### Problem description
Exclude the images and transcribe the entries below precisely.

Collected data
● ● ●

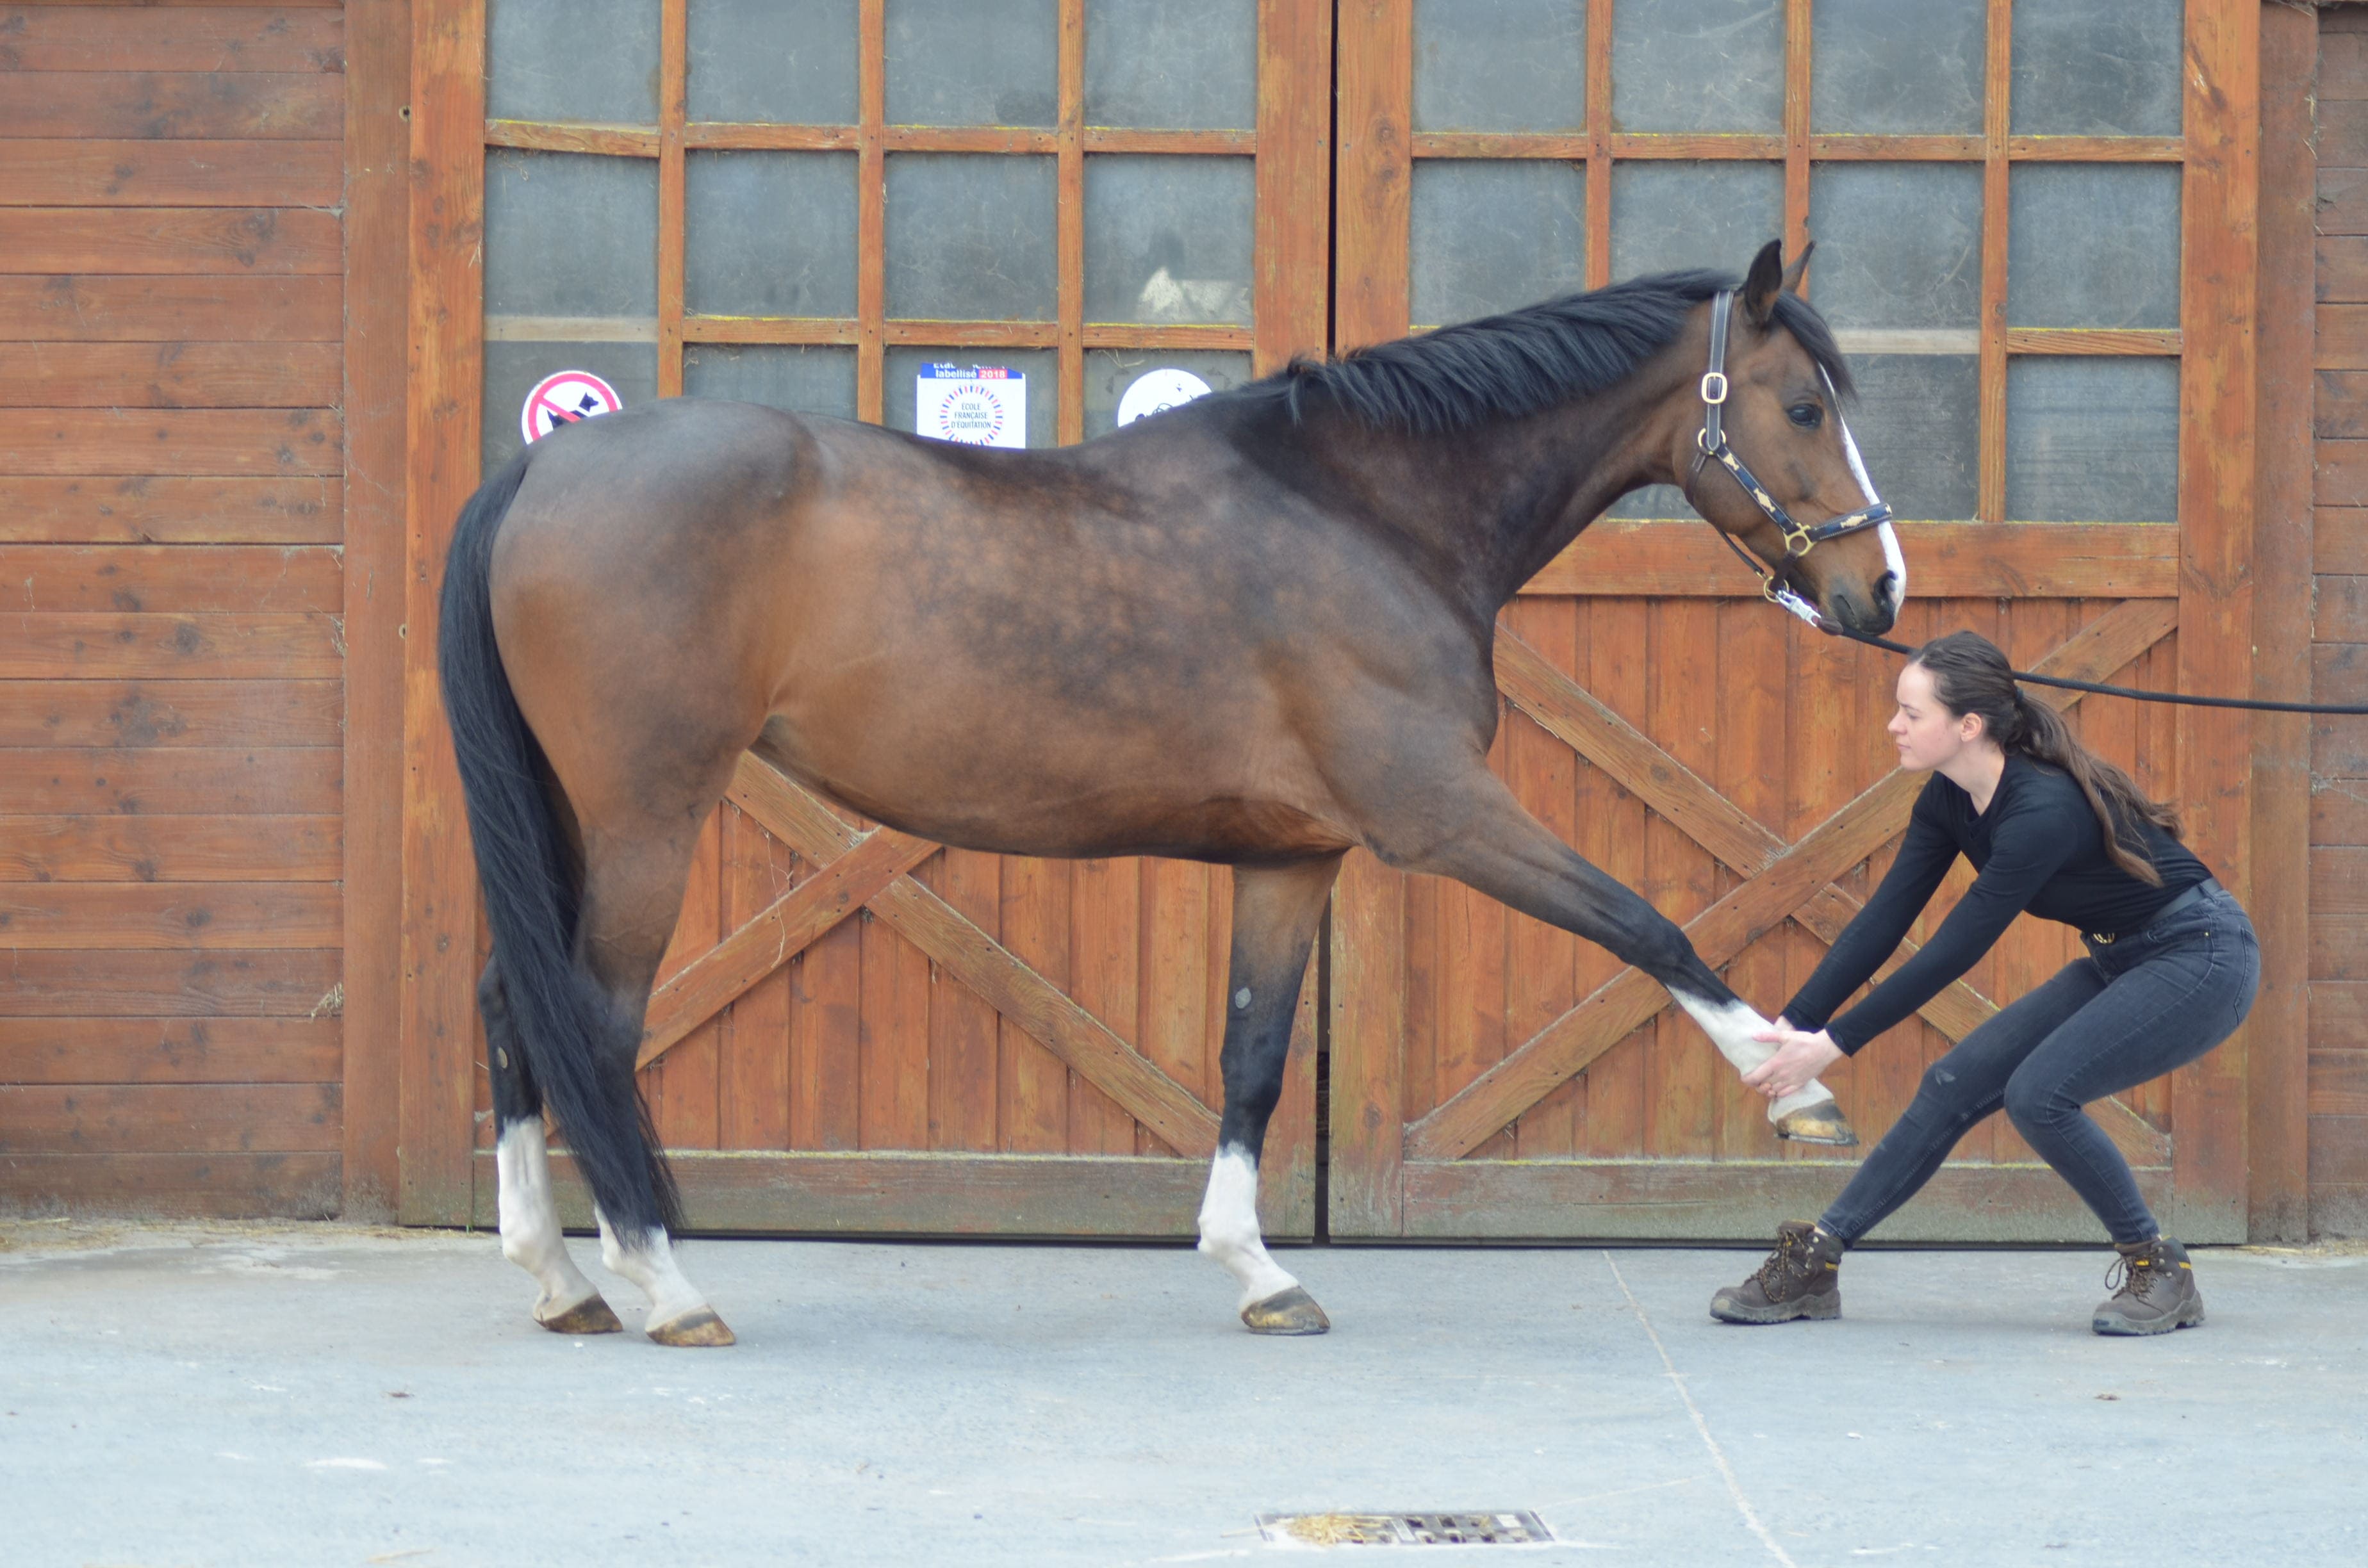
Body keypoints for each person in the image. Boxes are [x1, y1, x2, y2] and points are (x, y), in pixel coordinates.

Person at [1713, 630, 2258, 1335]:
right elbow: (1883, 921)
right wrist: (1797, 1023)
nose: (1893, 726)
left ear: (1967, 726)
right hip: (2123, 956)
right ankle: (1819, 1262)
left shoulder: (2042, 810)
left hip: (2203, 955)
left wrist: (1836, 1045)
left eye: (1912, 713)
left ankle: (2160, 1270)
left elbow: (1954, 950)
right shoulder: (1946, 800)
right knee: (1952, 1083)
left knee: (2040, 1095)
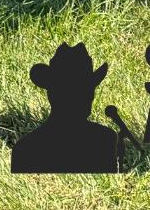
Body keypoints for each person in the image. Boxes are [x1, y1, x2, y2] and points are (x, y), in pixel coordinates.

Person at [11, 43, 120, 173]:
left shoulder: (25, 148)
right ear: (54, 95)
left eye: (88, 90)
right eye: (80, 91)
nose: (89, 97)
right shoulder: (104, 140)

● ● ●

### Exercise response
Body keypoints for each person in the image. Boxes are [x1, y1, x2, y2] and points are (x, y), in pixel coordinates.

Person at [1713, 630, 2258, 1335]:
right elbow: (1883, 921)
right wrist: (1797, 1023)
nose: (1893, 726)
left ear: (1967, 726)
right hip: (2123, 956)
right ankle: (1819, 1262)
left shoulder: (2042, 810)
left hip: (2203, 955)
left wrist: (1836, 1045)
left eye: (1912, 713)
left ankle: (2160, 1270)
left elbow: (1954, 950)
right shoulder: (1946, 800)
right knee: (1952, 1083)
left knee: (2040, 1095)
Body keypoints for each person in the image. Boxes are [x1, y1, x2, y2] and points are (x, y), in pixel coordinates.

Person at [11, 43, 120, 173]:
left shoulder: (25, 148)
right ear: (54, 95)
left eye: (88, 90)
right eye: (80, 91)
nose: (89, 97)
right shoulder: (104, 140)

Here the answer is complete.